[TASK DIRECTIONS] Please output the section of the listing below that opens with the line containing "middle dip: (276, 474)" and closes with the line containing "middle dip: (384, 307)", exactly and with nothing else.

[RAW DATA]
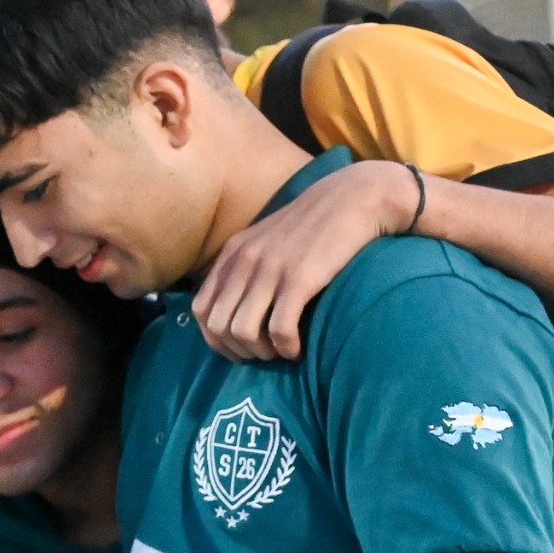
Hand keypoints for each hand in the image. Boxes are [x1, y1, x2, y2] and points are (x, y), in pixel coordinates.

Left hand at [193, 158, 425, 360]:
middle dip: (238, 350)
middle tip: (264, 354)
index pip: (200, 309)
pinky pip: (279, 330)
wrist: (353, 198)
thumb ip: (246, 266)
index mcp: (233, 253)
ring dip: (260, 352)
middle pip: (218, 326)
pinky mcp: (299, 279)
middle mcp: (245, 261)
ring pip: (242, 331)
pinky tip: (299, 348)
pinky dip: (286, 348)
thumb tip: (236, 307)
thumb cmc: (315, 225)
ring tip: (281, 351)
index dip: (215, 339)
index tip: (239, 349)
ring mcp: (270, 269)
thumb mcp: (268, 239)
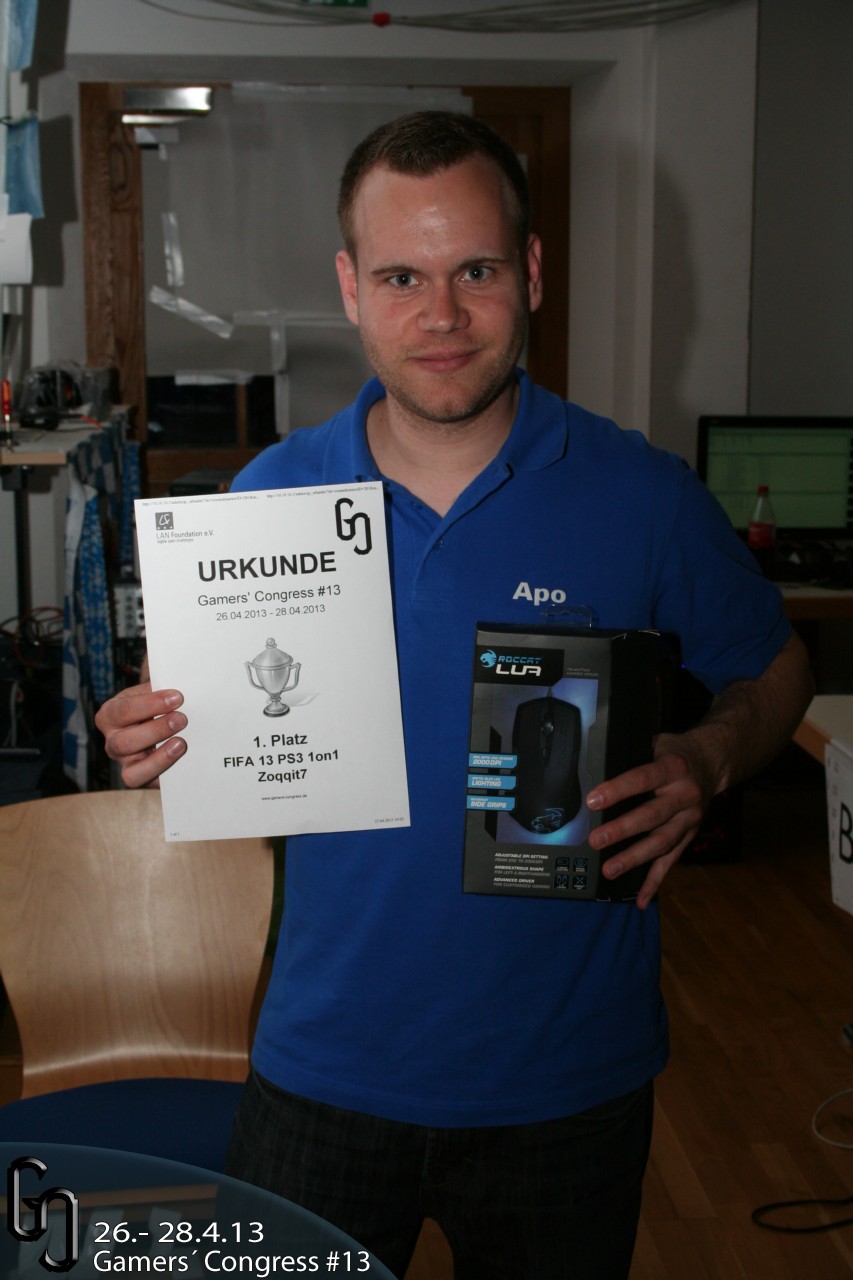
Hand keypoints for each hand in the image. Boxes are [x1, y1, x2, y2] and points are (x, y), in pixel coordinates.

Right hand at [95, 681, 187, 788]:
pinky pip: (141, 780)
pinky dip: (160, 770)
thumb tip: (182, 681)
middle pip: (125, 742)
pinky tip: (177, 757)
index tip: (177, 697)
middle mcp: (112, 740)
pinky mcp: (137, 776)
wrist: (161, 722)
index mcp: (110, 714)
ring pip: (131, 767)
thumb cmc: (156, 705)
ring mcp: (123, 761)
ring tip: (182, 743)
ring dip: (159, 756)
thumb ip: (161, 686)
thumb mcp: (153, 692)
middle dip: (156, 730)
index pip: (124, 710)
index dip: (151, 704)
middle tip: (182, 719)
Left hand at [585, 731, 716, 909]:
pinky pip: (671, 861)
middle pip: (652, 816)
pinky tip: (642, 899)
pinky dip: (656, 882)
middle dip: (622, 830)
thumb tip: (597, 761)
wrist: (711, 763)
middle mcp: (685, 795)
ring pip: (661, 843)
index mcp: (673, 768)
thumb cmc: (675, 753)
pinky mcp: (689, 837)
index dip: (618, 789)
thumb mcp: (658, 743)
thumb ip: (634, 754)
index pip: (643, 778)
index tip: (594, 800)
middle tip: (596, 840)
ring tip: (610, 870)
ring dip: (634, 858)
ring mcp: (689, 820)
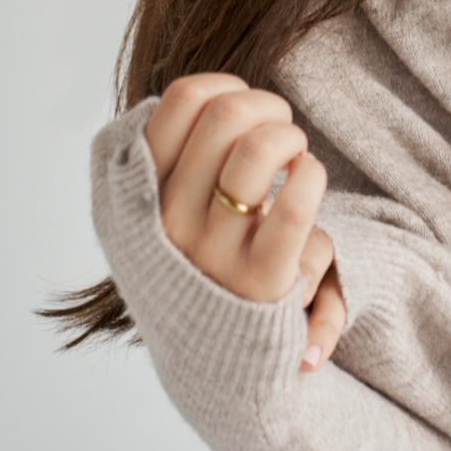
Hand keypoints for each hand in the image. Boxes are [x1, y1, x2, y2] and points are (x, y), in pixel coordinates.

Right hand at [145, 74, 346, 371]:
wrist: (219, 363)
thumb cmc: (198, 269)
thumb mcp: (154, 218)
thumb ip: (157, 160)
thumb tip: (171, 99)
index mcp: (137, 196)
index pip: (177, 101)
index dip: (225, 86)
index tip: (242, 109)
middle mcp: (168, 222)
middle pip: (225, 113)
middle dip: (267, 106)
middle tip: (280, 132)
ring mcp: (214, 251)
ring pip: (258, 148)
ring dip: (291, 136)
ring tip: (295, 157)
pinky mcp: (262, 278)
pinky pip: (296, 200)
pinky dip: (312, 174)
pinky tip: (308, 181)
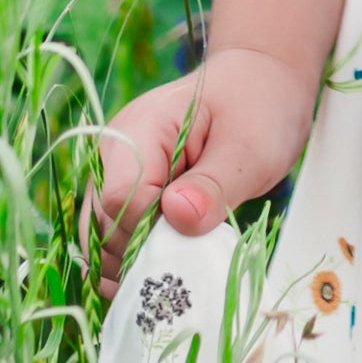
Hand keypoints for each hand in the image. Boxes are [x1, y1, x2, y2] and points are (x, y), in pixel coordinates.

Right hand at [90, 44, 315, 300]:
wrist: (261, 83)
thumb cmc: (259, 109)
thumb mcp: (250, 148)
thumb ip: (213, 186)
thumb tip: (178, 216)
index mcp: (139, 129)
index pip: (123, 199)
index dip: (152, 233)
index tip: (193, 244)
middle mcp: (114, 150)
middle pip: (104, 222)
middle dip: (139, 255)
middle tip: (187, 271)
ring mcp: (116, 170)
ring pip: (100, 234)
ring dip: (131, 264)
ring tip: (174, 279)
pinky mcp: (127, 187)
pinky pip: (114, 231)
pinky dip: (131, 257)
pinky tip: (159, 272)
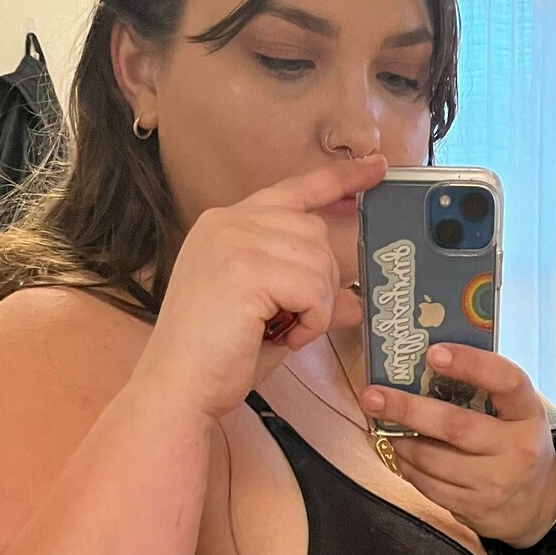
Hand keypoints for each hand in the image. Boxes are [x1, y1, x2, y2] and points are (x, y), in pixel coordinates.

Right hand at [130, 154, 387, 423]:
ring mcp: (235, 240)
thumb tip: (354, 299)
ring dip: (316, 306)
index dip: (339, 178)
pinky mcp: (246, 269)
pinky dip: (312, 320)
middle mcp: (229, 221)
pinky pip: (312, 287)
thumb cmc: (219, 359)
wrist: (178, 386)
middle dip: (321, 281)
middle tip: (297, 321)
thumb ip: (312, 300)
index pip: (294, 189)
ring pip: (318, 260)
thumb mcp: (275, 322)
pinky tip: (286, 335)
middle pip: (314, 231)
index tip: (377, 167)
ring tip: (286, 330)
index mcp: (229, 224)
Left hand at [365, 346, 555, 548]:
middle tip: (373, 396)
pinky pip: (430, 486)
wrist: (540, 507)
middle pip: (455, 426)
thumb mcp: (517, 415)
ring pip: (434, 460)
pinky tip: (400, 455)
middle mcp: (516, 449)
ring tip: (384, 426)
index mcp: (528, 414)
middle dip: (408, 409)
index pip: (505, 381)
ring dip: (402, 442)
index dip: (470, 364)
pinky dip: (408, 468)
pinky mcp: (476, 508)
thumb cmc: (517, 446)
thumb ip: (485, 392)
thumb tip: (424, 366)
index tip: (434, 354)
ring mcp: (495, 483)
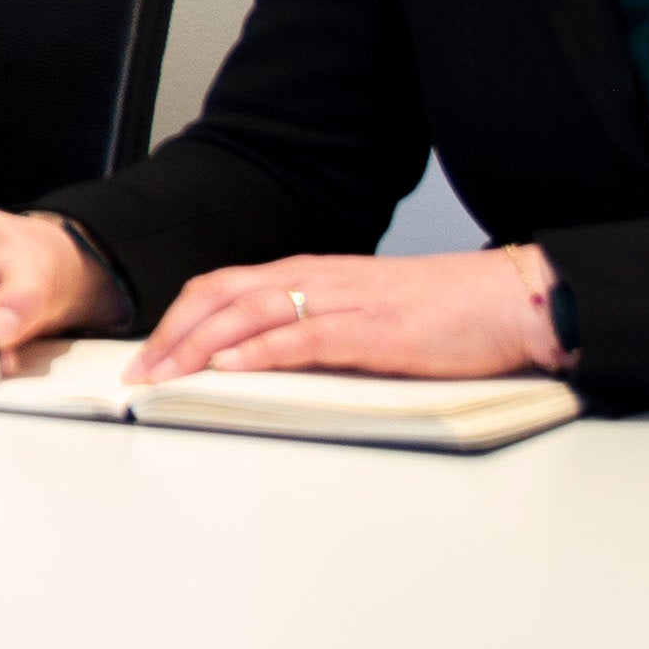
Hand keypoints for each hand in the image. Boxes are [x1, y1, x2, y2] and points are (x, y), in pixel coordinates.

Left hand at [126, 245, 565, 382]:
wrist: (509, 300)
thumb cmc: (442, 312)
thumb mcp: (361, 313)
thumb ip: (313, 327)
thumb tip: (260, 359)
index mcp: (311, 274)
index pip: (224, 286)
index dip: (178, 318)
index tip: (147, 354)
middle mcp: (317, 279)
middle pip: (221, 295)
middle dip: (172, 334)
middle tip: (139, 372)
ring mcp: (343, 301)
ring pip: (250, 312)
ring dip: (199, 345)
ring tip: (165, 375)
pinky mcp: (373, 330)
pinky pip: (304, 336)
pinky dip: (260, 349)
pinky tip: (231, 365)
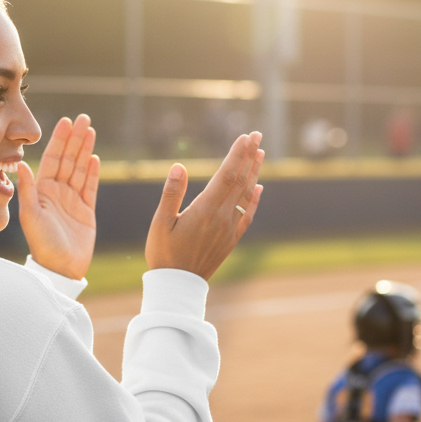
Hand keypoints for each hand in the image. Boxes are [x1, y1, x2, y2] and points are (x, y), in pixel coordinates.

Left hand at [17, 114, 99, 279]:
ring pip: (80, 169)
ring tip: (90, 130)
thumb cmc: (42, 244)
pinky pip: (90, 187)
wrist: (60, 268)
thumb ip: (27, 190)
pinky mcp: (86, 211)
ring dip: (85, 149)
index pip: (52, 159)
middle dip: (75, 138)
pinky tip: (95, 157)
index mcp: (43, 191)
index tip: (65, 121)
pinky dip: (93, 172)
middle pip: (68, 159)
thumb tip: (21, 164)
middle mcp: (57, 192)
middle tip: (83, 118)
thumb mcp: (30, 216)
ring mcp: (73, 201)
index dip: (59, 140)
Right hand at [145, 132, 263, 279]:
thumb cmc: (164, 254)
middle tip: (256, 135)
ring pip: (246, 195)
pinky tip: (258, 188)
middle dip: (249, 156)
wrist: (179, 287)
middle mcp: (222, 218)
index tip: (245, 137)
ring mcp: (229, 229)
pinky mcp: (230, 240)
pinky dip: (254, 199)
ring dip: (254, 172)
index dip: (237, 154)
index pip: (227, 175)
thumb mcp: (160, 223)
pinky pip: (246, 215)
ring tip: (260, 153)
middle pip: (240, 181)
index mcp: (205, 210)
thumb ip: (171, 194)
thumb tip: (179, 166)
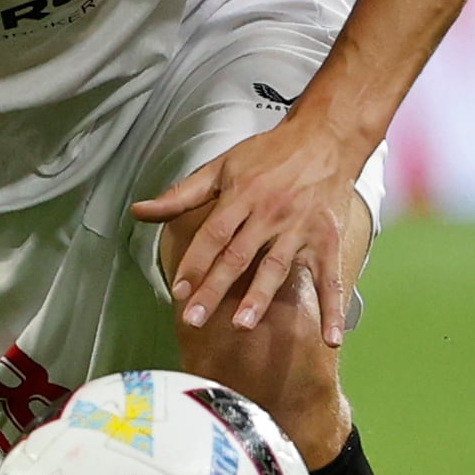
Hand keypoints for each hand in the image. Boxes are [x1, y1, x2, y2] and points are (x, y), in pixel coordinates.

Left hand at [136, 116, 369, 341]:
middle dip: (214, 289)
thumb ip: (181, 194)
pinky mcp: (327, 240)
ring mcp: (300, 228)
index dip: (194, 263)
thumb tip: (141, 210)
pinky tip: (330, 336)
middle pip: (238, 256)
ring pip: (276, 267)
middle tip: (195, 319)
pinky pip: (330, 279)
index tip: (179, 290)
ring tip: (242, 323)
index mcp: (242, 194)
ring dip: (259, 297)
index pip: (213, 234)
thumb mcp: (222, 165)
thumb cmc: (272, 152)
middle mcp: (270, 213)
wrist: (326, 137)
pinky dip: (333, 309)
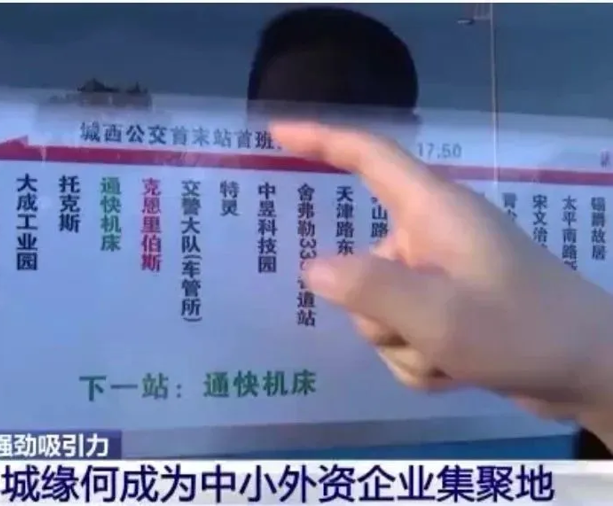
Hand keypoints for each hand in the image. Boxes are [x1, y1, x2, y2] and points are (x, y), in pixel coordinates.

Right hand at [271, 121, 612, 437]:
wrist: (591, 371)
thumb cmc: (520, 330)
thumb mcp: (438, 315)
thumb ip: (368, 289)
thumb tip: (312, 269)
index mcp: (433, 211)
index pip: (369, 157)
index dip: (320, 139)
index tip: (275, 132)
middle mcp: (432, 236)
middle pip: (360, 264)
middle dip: (378, 314)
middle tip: (423, 336)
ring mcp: (441, 275)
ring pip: (379, 310)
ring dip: (403, 345)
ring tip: (451, 358)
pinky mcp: (450, 309)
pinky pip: (403, 334)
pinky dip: (420, 359)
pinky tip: (455, 371)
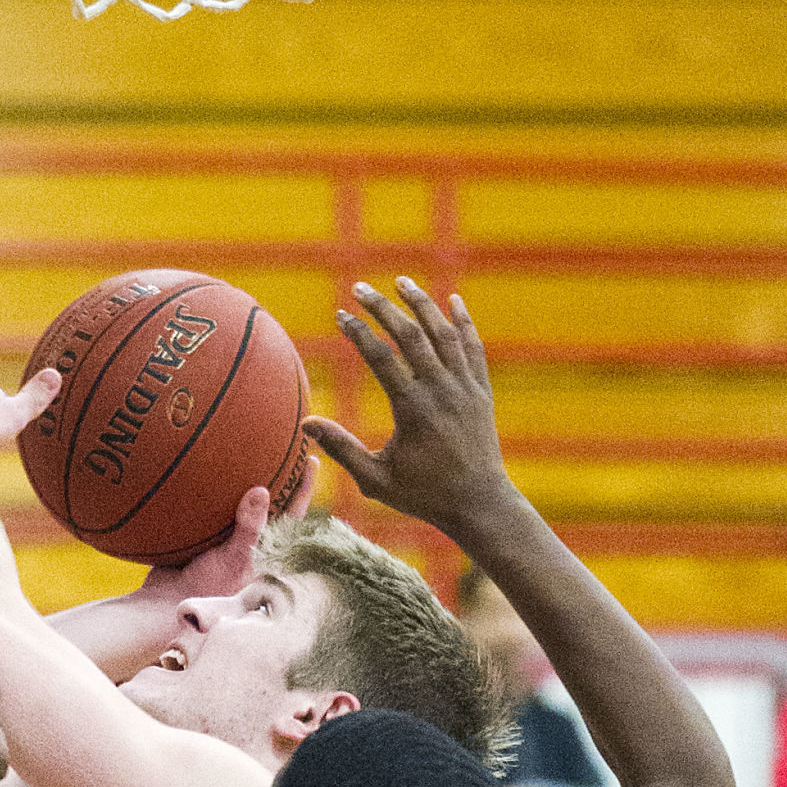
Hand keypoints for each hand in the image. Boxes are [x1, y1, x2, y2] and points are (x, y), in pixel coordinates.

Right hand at [135, 456, 319, 607]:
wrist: (164, 604)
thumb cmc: (208, 588)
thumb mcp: (234, 558)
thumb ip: (250, 527)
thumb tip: (262, 490)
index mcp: (267, 548)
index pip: (292, 513)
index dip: (303, 486)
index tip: (309, 458)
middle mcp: (250, 540)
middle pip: (270, 502)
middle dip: (276, 474)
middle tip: (282, 442)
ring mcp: (226, 538)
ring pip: (239, 501)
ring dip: (243, 478)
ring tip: (246, 447)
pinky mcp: (202, 536)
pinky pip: (210, 506)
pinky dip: (210, 489)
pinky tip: (205, 467)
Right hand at [302, 278, 511, 538]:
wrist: (479, 504)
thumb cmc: (424, 495)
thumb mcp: (375, 479)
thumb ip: (341, 449)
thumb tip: (305, 424)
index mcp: (413, 409)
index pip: (381, 357)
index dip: (358, 333)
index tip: (341, 315)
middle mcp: (441, 391)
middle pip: (411, 335)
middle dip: (384, 307)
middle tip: (361, 288)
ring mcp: (465, 388)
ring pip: (444, 334)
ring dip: (422, 303)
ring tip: (402, 282)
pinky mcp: (481, 392)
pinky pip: (473, 347)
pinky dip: (463, 322)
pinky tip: (453, 302)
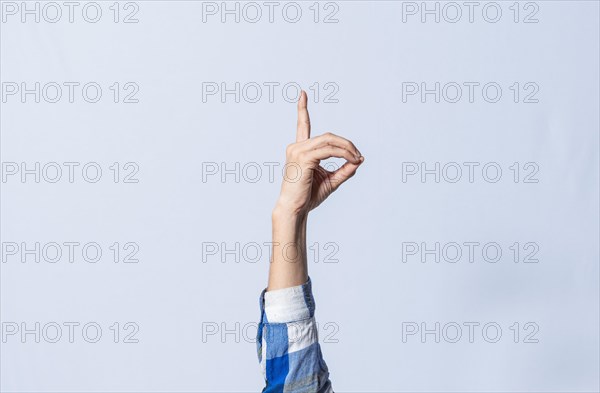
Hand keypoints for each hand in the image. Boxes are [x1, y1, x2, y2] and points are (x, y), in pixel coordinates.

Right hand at [275, 91, 363, 216]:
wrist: (296, 209)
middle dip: (346, 143)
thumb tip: (359, 160)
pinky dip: (343, 153)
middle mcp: (296, 147)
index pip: (302, 125)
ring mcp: (298, 151)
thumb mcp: (332, 181)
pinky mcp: (303, 158)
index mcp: (300, 150)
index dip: (302, 109)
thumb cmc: (309, 197)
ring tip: (357, 157)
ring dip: (347, 148)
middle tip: (359, 155)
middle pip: (327, 136)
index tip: (302, 93)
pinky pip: (328, 150)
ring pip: (329, 141)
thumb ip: (344, 169)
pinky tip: (352, 160)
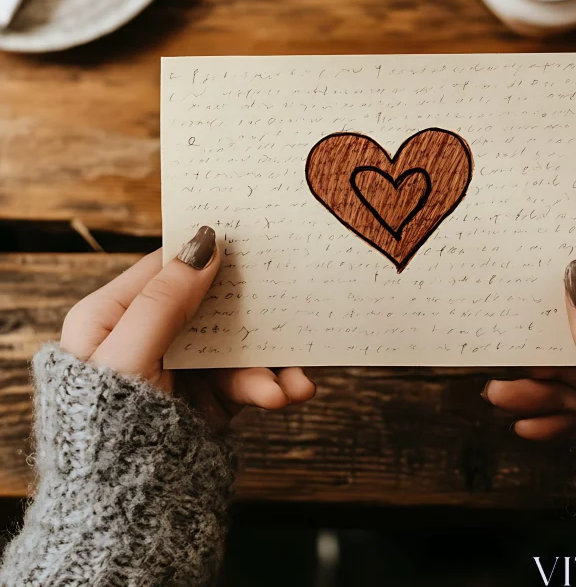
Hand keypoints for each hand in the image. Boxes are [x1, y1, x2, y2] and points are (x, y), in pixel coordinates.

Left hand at [60, 226, 315, 430]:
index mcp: (113, 316)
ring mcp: (180, 369)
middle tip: (292, 310)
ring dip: (269, 364)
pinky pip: (242, 381)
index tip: (252, 241)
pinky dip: (265, 387)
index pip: (168, 268)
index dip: (207, 254)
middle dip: (253, 317)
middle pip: (211, 307)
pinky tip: (282, 396)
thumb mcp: (128, 354)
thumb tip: (205, 242)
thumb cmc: (104, 426)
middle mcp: (149, 337)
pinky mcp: (204, 399)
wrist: (120, 511)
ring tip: (295, 384)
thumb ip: (166, 299)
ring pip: (234, 347)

[EXERCISE OUTPUT]
middle dip: (276, 474)
middle tip: (282, 442)
ring mcp: (226, 538)
ring pip: (239, 501)
ring dip: (243, 478)
ring tip: (246, 447)
pinky mcp: (202, 536)
pinky pip: (210, 506)
pinky dip: (210, 489)
pinky tip: (205, 467)
Right hand at [302, 278, 511, 538]:
wrist: (479, 504)
thumb cmc: (424, 495)
thumb mcp: (375, 479)
thumb ip: (341, 449)
thumb tip: (305, 424)
index mcp: (413, 409)
index pip: (381, 357)
index dip: (358, 333)
index tip: (341, 315)
middle mcp: (441, 391)
middle pip: (411, 335)
middle dip: (384, 307)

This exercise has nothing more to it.